MINISTERS have lifted the threat to hundreds of North-East jobs, by announcing a reprieve for the quango that carries out child protection checks.

The offices of the Independent Safeguarding Authority (ISA), in Darlington, will survive a controversial slimming-down of the vetting and barring system for those working with youngsters.

The Home Office now expects nearly all of its 250 staff to keep their jobs – with only “very few”

in backroom posts to be lost.

The news is a welcome boost to the region days after the jobless count leapt by 19,000 to 142,000 in the three months to August – the highest since November 1994.

The ISA – based at Morton Palms – will still be merged with the Criminal Records Bureau (CRB), based in Liverpool, to create the new Disclosure and Barring Service (DSB), next year.

But the DSB will operate from both the existing sites, rather than from just one – as the Home Office suggested, in February.

A single site had been likely to spell bad news for the ISA, which is much smaller than the longerestablished CRB, which has about 700 staff.

The rethink appears to flow from a realisation that there is less duplication in the work done by the the ISA and CRB then previously thought.

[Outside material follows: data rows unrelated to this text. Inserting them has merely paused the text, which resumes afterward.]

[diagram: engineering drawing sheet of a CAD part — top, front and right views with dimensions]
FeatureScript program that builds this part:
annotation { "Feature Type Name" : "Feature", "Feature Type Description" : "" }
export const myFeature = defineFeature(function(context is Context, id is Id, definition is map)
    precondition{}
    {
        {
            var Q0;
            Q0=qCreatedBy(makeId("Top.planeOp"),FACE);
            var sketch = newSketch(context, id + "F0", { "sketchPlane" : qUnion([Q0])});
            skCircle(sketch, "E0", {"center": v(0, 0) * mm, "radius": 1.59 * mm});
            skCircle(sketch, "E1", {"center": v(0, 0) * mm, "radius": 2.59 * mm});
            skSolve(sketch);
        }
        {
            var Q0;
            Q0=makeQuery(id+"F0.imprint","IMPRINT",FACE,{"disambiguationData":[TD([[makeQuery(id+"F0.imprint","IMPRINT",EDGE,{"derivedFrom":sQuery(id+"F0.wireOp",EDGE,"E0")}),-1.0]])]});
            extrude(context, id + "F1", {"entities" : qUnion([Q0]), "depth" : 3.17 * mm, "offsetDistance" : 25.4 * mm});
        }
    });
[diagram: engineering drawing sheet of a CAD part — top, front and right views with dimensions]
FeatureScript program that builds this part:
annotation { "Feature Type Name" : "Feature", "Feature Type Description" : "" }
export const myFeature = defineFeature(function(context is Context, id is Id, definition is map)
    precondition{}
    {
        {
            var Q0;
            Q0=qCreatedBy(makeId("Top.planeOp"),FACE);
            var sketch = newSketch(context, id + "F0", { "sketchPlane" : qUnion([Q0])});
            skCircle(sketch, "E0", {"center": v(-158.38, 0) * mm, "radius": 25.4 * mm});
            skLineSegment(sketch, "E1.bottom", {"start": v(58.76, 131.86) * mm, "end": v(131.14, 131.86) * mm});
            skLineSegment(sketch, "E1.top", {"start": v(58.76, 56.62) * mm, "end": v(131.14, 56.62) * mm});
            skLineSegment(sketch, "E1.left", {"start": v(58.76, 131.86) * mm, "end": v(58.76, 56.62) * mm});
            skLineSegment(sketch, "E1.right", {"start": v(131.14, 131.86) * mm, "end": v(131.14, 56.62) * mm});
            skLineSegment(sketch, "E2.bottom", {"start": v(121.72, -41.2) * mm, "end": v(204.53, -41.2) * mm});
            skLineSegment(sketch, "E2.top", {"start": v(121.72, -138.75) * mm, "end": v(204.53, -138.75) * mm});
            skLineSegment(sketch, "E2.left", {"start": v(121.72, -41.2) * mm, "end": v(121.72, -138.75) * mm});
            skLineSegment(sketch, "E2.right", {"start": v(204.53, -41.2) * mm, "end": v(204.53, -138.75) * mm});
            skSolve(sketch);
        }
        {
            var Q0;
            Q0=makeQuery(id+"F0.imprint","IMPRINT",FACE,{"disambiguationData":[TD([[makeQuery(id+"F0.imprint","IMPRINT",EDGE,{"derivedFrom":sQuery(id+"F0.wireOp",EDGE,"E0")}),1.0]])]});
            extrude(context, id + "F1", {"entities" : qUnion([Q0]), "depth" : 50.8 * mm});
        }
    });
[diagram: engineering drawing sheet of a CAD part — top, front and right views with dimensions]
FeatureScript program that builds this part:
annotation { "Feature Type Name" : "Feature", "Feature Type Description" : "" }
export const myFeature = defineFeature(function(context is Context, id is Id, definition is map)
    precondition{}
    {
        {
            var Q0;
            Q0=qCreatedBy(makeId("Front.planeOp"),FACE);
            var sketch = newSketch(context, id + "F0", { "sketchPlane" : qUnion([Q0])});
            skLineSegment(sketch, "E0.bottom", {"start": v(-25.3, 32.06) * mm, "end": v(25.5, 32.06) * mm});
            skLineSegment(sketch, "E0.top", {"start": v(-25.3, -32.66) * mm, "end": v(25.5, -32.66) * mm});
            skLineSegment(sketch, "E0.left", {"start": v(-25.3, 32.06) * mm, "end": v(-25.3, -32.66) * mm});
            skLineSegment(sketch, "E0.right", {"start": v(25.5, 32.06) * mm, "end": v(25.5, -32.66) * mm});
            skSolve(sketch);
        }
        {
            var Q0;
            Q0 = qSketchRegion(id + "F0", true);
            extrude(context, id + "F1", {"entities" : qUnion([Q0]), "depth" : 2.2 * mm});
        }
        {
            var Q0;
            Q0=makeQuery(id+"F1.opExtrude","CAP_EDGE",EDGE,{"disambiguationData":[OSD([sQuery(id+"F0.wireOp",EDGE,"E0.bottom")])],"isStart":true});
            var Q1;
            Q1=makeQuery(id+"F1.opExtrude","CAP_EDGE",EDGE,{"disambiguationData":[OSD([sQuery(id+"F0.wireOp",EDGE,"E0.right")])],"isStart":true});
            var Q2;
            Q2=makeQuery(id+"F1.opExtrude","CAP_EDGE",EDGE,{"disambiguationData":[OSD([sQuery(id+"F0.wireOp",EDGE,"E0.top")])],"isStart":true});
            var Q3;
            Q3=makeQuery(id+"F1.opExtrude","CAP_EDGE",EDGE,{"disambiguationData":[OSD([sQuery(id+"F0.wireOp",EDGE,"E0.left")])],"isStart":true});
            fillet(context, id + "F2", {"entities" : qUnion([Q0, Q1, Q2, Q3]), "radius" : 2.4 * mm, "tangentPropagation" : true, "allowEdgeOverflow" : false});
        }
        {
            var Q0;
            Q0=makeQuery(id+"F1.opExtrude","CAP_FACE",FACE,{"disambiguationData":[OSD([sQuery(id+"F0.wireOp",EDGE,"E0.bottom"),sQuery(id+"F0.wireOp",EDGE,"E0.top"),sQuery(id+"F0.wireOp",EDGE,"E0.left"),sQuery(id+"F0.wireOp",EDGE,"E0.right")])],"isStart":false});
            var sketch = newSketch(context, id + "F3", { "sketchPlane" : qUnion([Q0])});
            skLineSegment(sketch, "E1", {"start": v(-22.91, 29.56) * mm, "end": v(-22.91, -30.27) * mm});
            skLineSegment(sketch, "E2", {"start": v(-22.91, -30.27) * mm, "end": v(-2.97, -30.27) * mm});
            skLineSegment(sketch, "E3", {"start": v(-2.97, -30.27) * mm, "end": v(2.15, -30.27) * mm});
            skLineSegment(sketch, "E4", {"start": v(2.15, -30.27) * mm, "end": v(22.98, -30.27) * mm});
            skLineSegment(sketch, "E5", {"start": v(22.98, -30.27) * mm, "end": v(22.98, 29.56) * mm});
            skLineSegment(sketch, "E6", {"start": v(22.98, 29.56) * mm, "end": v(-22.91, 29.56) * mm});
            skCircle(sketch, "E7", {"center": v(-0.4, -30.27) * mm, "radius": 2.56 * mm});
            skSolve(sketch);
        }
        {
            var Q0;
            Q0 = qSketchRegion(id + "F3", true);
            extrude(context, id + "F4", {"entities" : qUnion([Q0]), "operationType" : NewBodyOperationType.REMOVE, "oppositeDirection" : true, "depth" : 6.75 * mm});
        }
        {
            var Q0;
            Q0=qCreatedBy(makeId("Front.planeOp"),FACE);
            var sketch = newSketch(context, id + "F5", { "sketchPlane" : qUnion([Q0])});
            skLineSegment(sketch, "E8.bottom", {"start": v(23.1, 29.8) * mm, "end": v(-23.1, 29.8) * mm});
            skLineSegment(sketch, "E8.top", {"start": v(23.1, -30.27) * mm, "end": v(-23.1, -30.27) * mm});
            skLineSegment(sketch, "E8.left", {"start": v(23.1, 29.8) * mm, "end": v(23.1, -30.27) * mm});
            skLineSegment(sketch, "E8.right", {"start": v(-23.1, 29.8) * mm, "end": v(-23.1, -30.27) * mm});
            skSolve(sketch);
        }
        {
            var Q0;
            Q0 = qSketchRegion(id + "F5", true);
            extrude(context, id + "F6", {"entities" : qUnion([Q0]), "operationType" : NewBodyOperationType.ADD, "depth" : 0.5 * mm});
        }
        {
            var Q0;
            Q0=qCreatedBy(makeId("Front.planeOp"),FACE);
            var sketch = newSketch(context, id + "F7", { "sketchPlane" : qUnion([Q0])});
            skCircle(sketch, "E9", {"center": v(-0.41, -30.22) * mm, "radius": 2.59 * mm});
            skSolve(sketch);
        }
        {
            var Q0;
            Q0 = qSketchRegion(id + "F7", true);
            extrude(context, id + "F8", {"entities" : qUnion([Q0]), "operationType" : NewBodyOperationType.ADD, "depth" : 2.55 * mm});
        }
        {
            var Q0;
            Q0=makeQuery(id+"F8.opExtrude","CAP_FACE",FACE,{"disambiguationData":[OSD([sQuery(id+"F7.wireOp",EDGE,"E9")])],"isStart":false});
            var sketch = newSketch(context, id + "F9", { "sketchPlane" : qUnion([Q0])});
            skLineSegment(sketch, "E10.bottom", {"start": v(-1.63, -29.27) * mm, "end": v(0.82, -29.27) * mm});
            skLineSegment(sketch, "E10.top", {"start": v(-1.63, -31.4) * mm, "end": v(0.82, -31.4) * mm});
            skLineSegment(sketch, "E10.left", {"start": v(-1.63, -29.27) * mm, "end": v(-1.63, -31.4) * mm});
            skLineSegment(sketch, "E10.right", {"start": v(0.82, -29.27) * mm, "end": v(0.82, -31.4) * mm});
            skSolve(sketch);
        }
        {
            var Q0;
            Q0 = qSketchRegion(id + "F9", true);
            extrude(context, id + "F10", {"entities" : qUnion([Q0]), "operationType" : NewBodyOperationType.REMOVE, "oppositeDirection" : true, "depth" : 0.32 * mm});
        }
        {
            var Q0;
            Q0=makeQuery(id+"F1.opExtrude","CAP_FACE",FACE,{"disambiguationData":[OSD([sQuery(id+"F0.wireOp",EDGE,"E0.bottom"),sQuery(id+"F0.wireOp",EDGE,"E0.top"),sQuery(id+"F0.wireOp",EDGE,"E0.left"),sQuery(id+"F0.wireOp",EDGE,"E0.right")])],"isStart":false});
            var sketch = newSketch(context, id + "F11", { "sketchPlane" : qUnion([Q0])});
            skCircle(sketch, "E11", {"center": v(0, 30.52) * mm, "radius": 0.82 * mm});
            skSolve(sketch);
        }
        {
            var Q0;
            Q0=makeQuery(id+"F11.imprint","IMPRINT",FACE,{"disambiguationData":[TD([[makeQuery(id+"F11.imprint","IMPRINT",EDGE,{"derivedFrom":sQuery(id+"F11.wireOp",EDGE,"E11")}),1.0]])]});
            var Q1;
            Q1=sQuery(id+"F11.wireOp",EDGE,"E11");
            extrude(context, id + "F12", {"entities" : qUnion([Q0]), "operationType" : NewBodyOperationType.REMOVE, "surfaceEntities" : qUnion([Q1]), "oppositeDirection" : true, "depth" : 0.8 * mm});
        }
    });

A Home Office spokesman said: “The Disclosure and Barring Service will exist on the two sites that are currently occupied by the CRB and the ISA.

“Discussions on how staff will transfer to the new agency are ongoing, but we are not expecting there to be job losses, because the roles of the two existing organisations are slightly different.”

The announcement follows a fierce lobbying campaign by MPs, including Darlington’s Jenny Chapman, who argued the ISA jobs were too valuable to be lost.

The Labour MP said: “This is great news, because the ISA is where the finest skills are.

“They are the staff that make the really difficult judgements about who should be barred from working with children and who shouldn’t – and they have a very good success rate.”

The decision to retain both sites – and nearly all of the staff – is likely to prompt criticism that the decision to merge the two bodies was unnecessary.

An “impact assessment”, released by the Home Office, has revealed that the transition costs of the merger will be £13.7m and it involves spending £200m on new IT equipment. However Lynne Featherstone, a Home Office minister, told MPs that the IT needed to be replaced in any case.